Este é o segredo do Caminho Infinito, e este é o segredo da cura: “Doravante não reconheceremos o homem pela carne”, nem mesmo pela carne saudável. Doravante não reconheceremos o homem pela sua riqueza – pequena ou grande: reconheceremos apenas Deus como Pai e Deus como Filho, o Cristo, à imagem e semelhança de Deus.

Doravante reconheceremos apenas Deus como constituinte do homem; a substância, a vida, a alma do homem, a saúde, a riqueza e o lugar de morada do homem. Doravante reconheceremos só a Deus, e não ao homem.

Percebemos agora que o homem não é carne, mas consciência, tendo só qualidades espirituais. Discernimos que aí está o Princípio criativo que produz sua própria imagem e semelhança, e que esse Princípio criativo é também o princípio de sustentação da vida. E assim a sua criação deve necessariamente ser da sua própria essência – Vida, Amor, Espírito, Alma. Tal é a verdadeira natureza do homem.

“Doravante não reconheceremos o homem pela carne.” E como, pois, o reconheceremos? 

Como um filho de Deus, sua verdadeira identidade.
* * * *
→ **COMPLETE O SEGUINTE**
a - Copie do trecho a parte que começa com as palavras "Percebemos agora que" e termina com "pois, o reconheceremos?".
b - Como você resumiria o trecho em duas frases?
As entradas não têm papel algum nesta atividade.

(Entradas do conjunto de dados)
* * * *
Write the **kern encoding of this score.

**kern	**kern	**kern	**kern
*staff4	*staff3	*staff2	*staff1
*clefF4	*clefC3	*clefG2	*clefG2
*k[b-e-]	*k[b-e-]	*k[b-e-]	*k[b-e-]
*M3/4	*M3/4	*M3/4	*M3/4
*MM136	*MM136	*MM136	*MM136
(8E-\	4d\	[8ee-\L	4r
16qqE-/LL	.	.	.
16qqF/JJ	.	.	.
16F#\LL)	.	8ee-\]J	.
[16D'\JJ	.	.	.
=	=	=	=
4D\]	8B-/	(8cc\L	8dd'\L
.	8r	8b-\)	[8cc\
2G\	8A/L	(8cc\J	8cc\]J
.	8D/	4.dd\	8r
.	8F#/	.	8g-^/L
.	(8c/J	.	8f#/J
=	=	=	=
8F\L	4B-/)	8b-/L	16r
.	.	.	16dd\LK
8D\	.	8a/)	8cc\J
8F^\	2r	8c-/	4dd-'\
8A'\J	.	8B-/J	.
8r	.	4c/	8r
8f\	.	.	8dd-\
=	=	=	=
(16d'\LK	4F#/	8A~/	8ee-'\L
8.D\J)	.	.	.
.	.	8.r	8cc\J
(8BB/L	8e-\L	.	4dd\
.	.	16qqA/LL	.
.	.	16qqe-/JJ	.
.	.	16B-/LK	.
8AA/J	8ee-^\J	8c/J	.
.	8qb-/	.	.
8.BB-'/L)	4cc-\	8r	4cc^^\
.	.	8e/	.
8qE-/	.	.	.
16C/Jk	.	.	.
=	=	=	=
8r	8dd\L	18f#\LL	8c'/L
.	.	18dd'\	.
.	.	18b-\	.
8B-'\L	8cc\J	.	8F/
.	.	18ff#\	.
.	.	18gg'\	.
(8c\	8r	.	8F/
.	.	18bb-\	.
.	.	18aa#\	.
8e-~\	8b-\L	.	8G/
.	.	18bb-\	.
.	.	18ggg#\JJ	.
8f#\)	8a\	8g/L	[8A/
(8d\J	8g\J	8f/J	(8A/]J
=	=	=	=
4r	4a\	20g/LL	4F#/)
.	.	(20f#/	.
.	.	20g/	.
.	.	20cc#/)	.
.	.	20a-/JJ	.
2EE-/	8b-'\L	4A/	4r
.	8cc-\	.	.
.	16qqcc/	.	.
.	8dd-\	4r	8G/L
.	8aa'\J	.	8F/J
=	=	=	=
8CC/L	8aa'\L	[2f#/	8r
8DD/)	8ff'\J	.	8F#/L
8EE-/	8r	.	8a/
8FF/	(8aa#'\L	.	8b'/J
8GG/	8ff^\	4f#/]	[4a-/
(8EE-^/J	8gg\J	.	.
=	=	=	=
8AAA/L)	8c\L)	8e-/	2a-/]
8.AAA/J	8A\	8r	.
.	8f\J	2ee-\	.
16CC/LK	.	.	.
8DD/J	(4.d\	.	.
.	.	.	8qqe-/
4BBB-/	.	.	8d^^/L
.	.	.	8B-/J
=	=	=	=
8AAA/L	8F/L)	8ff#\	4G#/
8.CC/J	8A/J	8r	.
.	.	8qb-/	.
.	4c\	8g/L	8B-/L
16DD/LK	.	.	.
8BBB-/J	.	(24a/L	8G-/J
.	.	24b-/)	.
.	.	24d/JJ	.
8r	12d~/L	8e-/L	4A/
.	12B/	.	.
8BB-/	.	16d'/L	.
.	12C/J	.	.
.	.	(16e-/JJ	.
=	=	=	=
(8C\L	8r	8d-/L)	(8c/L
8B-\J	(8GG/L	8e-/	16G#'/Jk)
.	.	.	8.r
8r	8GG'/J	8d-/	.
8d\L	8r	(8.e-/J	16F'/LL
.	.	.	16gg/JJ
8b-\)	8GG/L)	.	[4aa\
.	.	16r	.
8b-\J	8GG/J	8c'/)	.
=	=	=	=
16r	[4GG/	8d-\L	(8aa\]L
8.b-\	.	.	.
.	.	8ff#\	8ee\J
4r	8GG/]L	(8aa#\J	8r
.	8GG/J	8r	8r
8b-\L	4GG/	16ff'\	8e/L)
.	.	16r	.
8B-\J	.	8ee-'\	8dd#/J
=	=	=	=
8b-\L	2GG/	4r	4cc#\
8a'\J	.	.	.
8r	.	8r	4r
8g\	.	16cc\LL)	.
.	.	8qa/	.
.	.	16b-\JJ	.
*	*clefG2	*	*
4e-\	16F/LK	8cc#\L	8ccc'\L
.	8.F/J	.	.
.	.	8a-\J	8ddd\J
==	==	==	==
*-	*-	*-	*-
* * * *
→ **RESULTADOS DO EXERCÍCIO**
a -
Percebemos agora que o homem não é carne, mas consciência, tendo só qualidades espirituais. Discernimos que aí está o Princípio criativo que produz sua própria imagem e semelhança, e que esse Princípio criativo é também o princípio de sustentação da vida. E assim a sua criação deve necessariamente ser da sua própria essência – Vida, Amor, Espírito, Alma. Tal é a verdadeira natureza do homem.

“Doravante não reconheceremos o homem pela carne.” E como, pois, o reconheceremos?

b - O segredo do Caminho Infinito e da cura é não reconhecer mais o homem pela carne nem pela riqueza, mas reconhecer apenas Deus como seu constituinte: sua substância, vida, alma, saúde, riqueza e morada. O homem é consciência, com qualidades apenas espirituais, e sua verdadeira identidade é a de filho de Deus.